** RECORDS FOR THIS TASK **
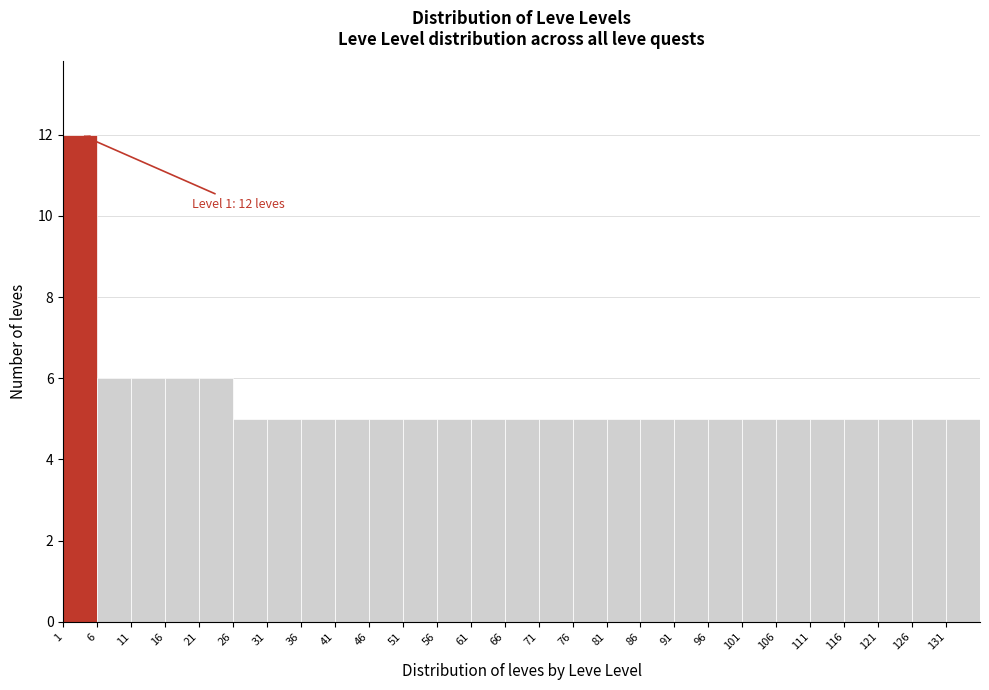

Which range on the x-axis has the tallest bar?

1 to 6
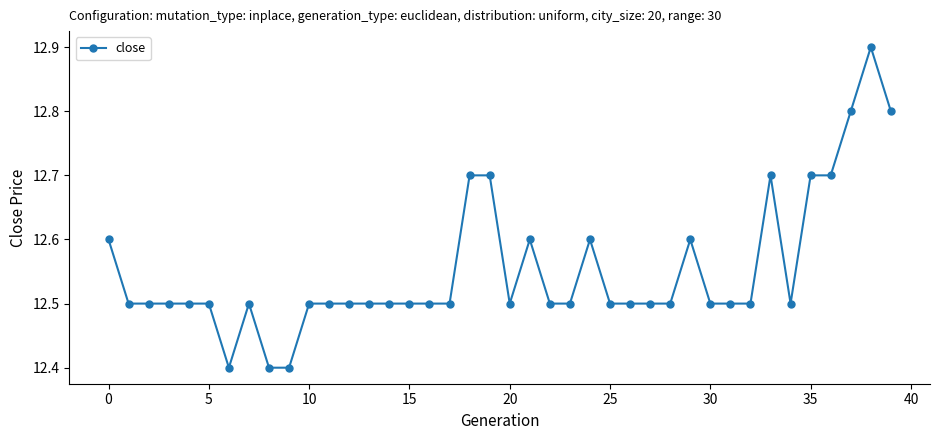

What is the smallest value displayed?

12.4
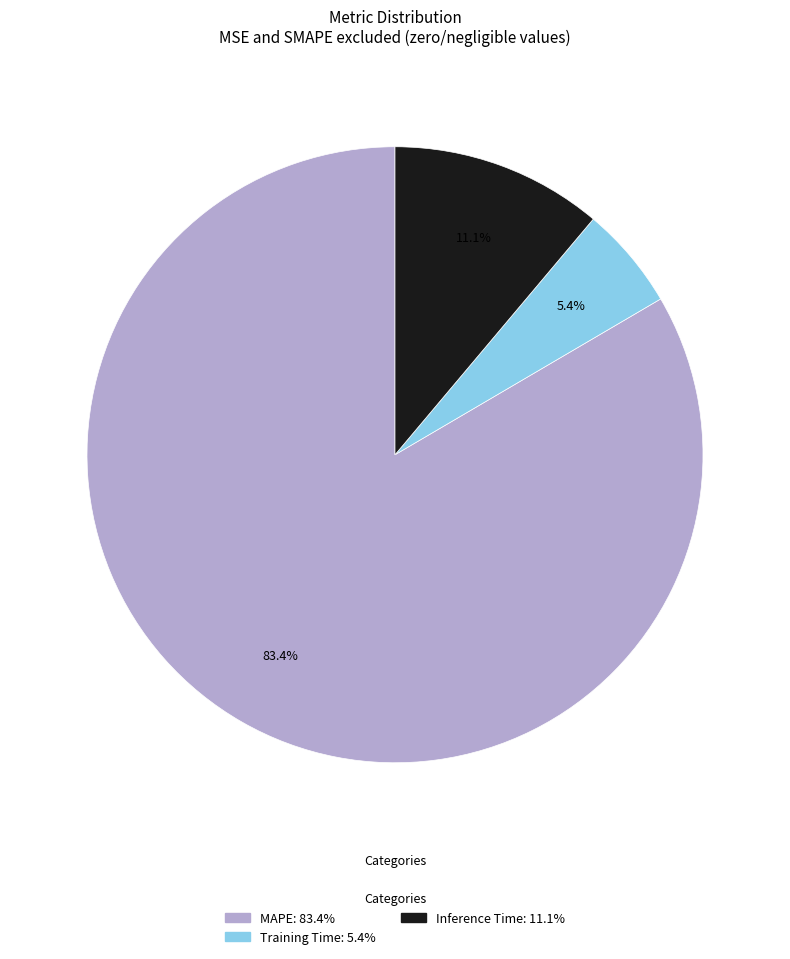

Which category has the biggest portion of the pie?

MAPE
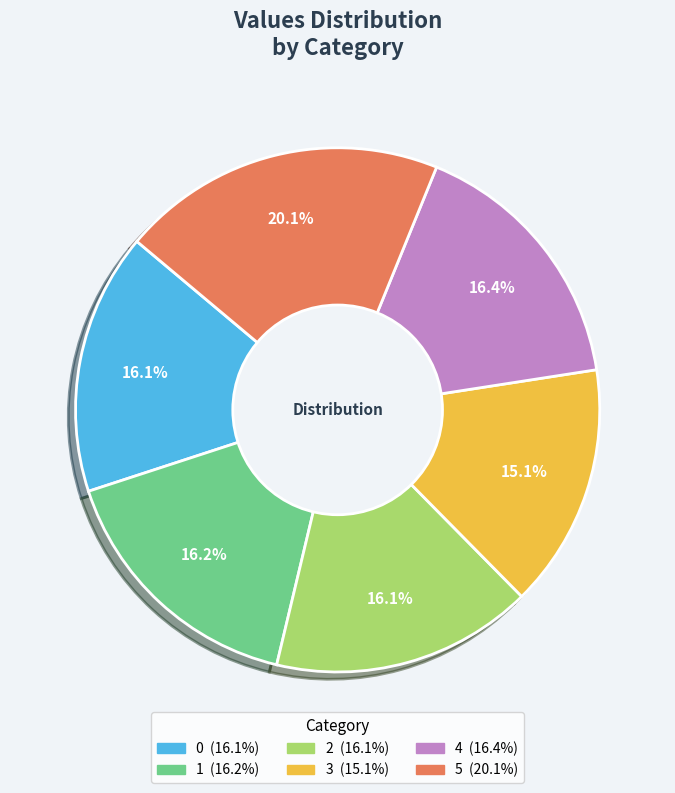

True or false: 0 accounts for 16% of the total.

True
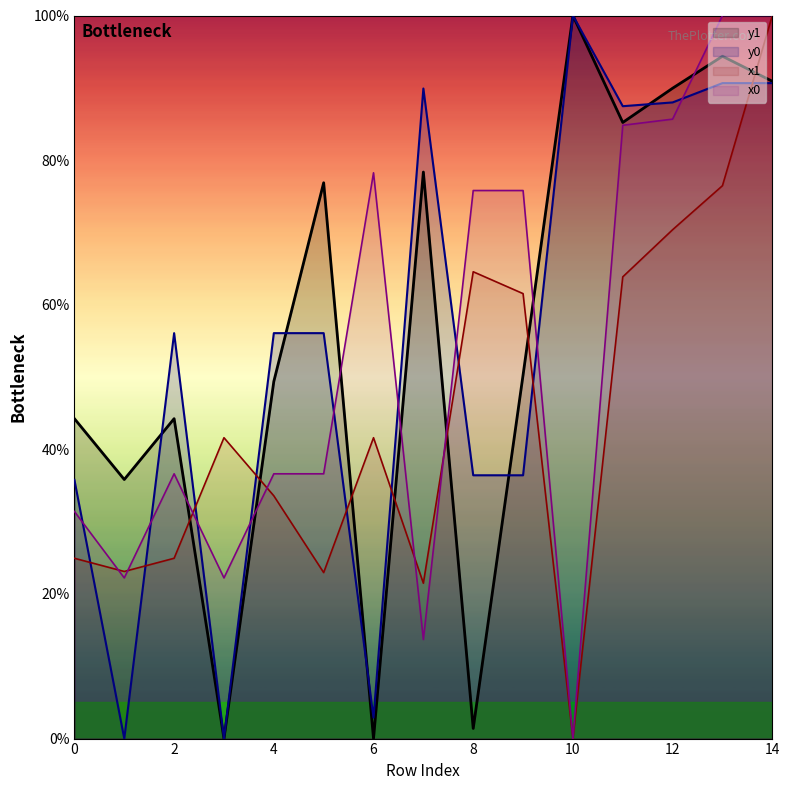

Rank the series by their maximum value, from lowest to highest.

x1, y1, x0, y0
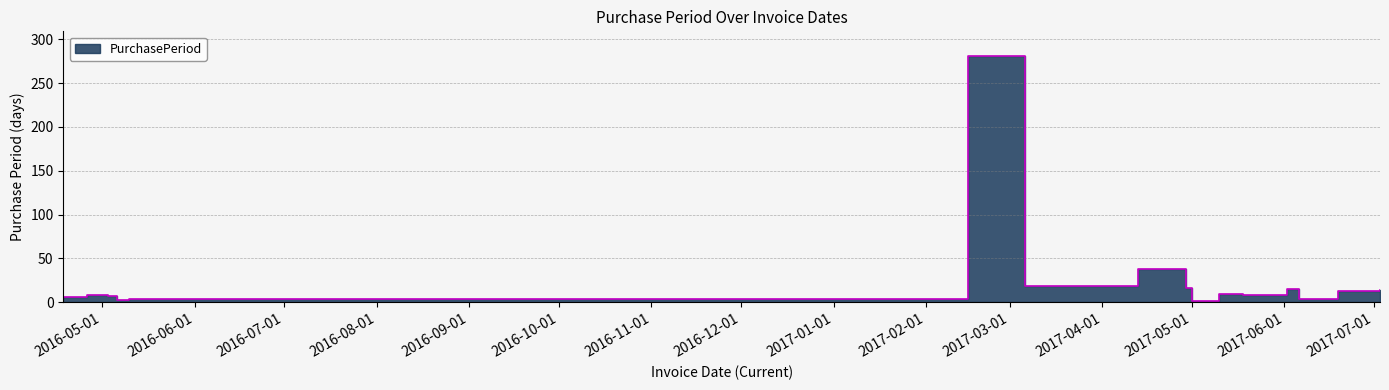

How many points are higher than both their immediate neighbors (excluding endpoints)?

5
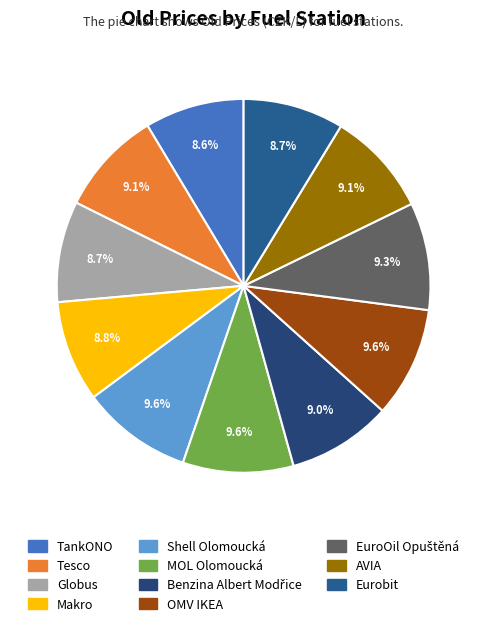

To the nearest percent, what is the combined percentage of MOL Olomoucká and EuroOil Opuštěná?

19%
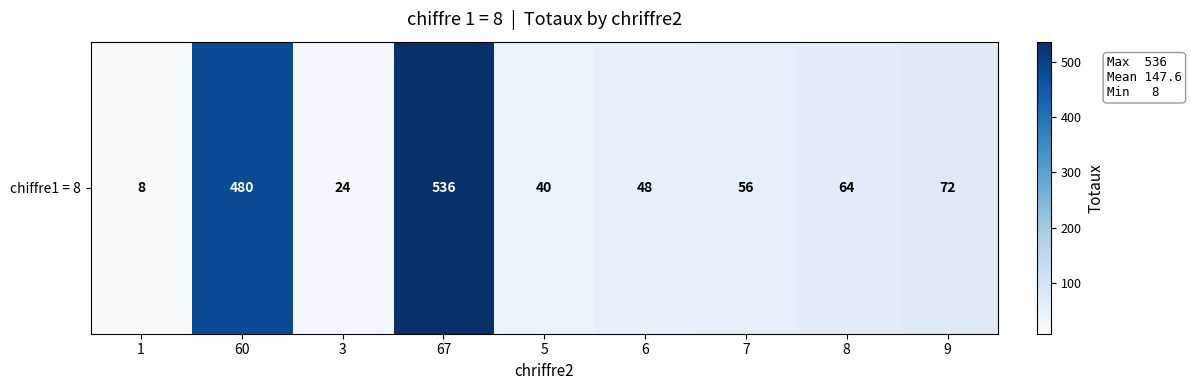

At which label does the data first exceed 56?

60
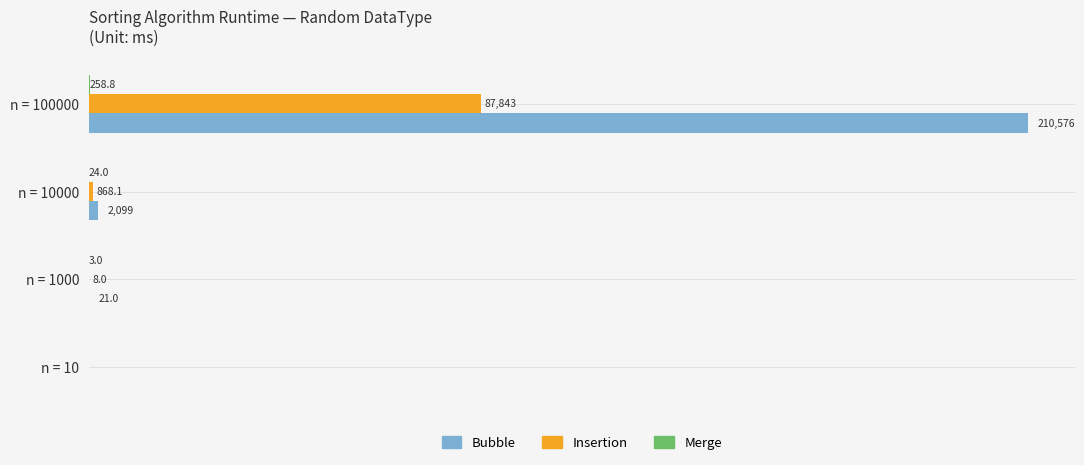

Which series has the widest spread of values?

Bubble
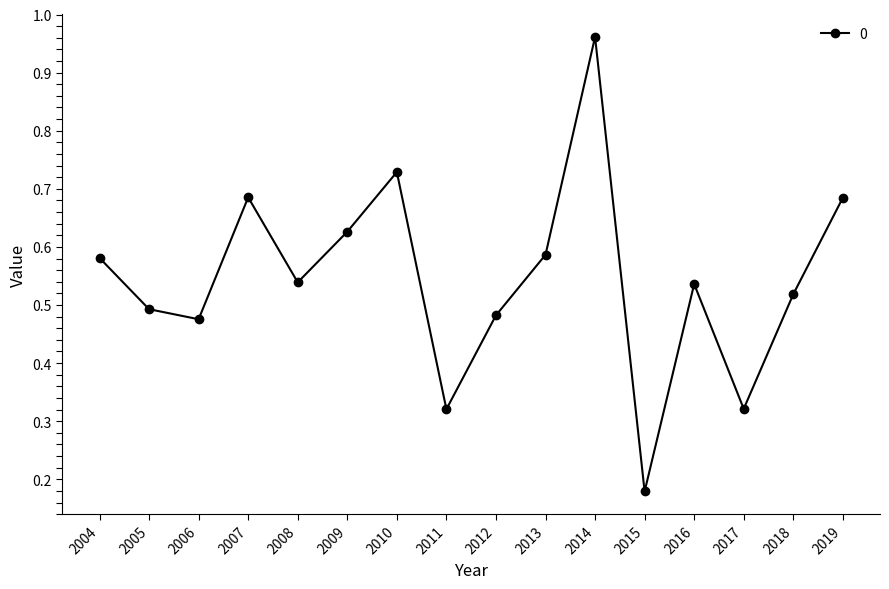

How many points are higher than both their immediate neighbors (excluding endpoints)?

4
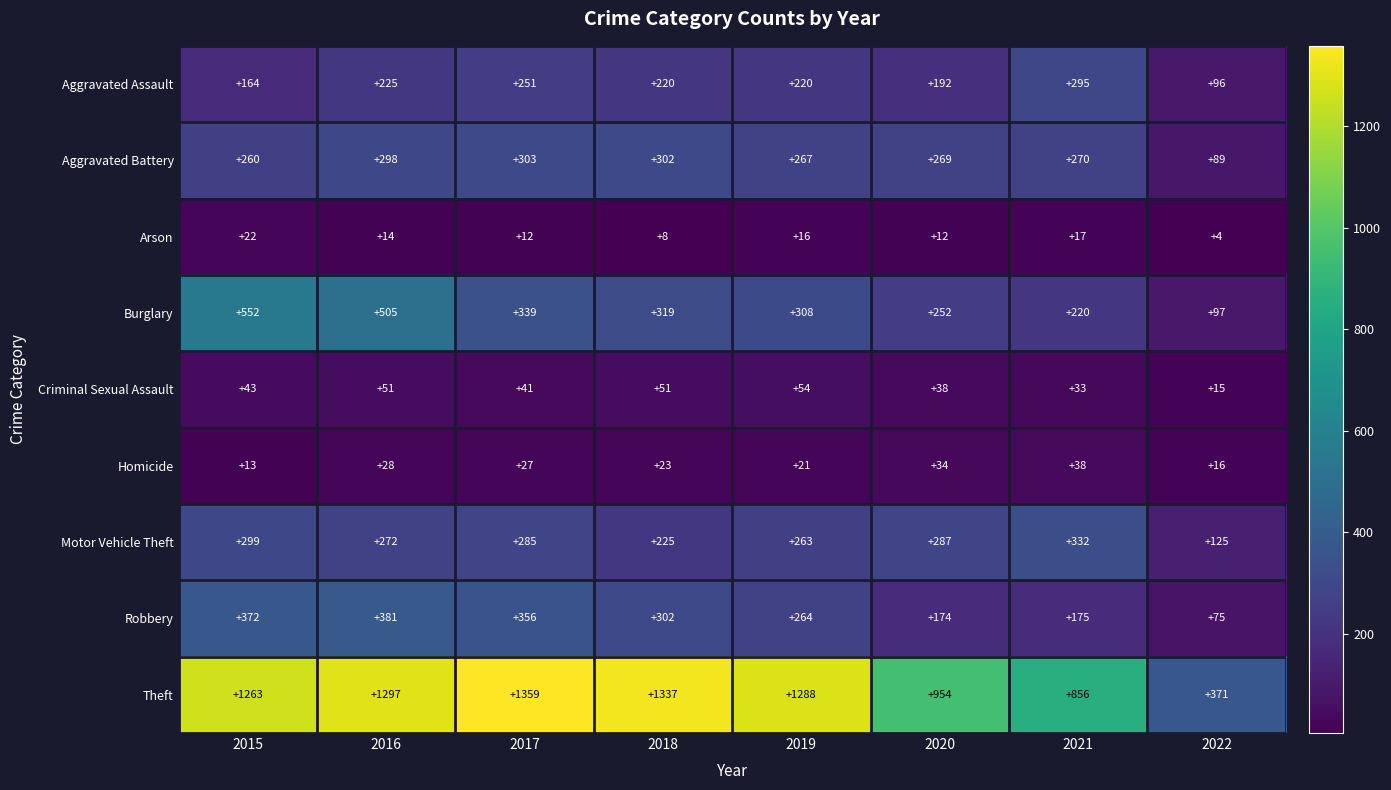

What is the total value across all series at 2018?

2787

** WORK INSTRUCTION **
Could you update all the items above, replacing "immediate neighbors" with "nearest neighbors" wherever it occurs and leaving everything else unchanged? Omit the pictures from your answer.

** TASK RESPONSE **
Which range on the x-axis has the tallest bar?

1 to 6

What is the smallest value displayed?

12.4

Which category has the biggest portion of the pie?

MAPE

True or false: 0 accounts for 16% of the total.

True

Rank the series by their maximum value, from lowest to highest.

x1, y1, x0, y0

How many points are higher than both their nearest neighbors (excluding endpoints)?

5

To the nearest percent, what is the combined percentage of MOL Olomoucká and EuroOil Opuštěná?

19%

At which label does the data first exceed 56?

60

Which series has the widest spread of values?

Bubble

How many points are higher than both their nearest neighbors (excluding endpoints)?

4

What is the total value across all series at 2018?

2787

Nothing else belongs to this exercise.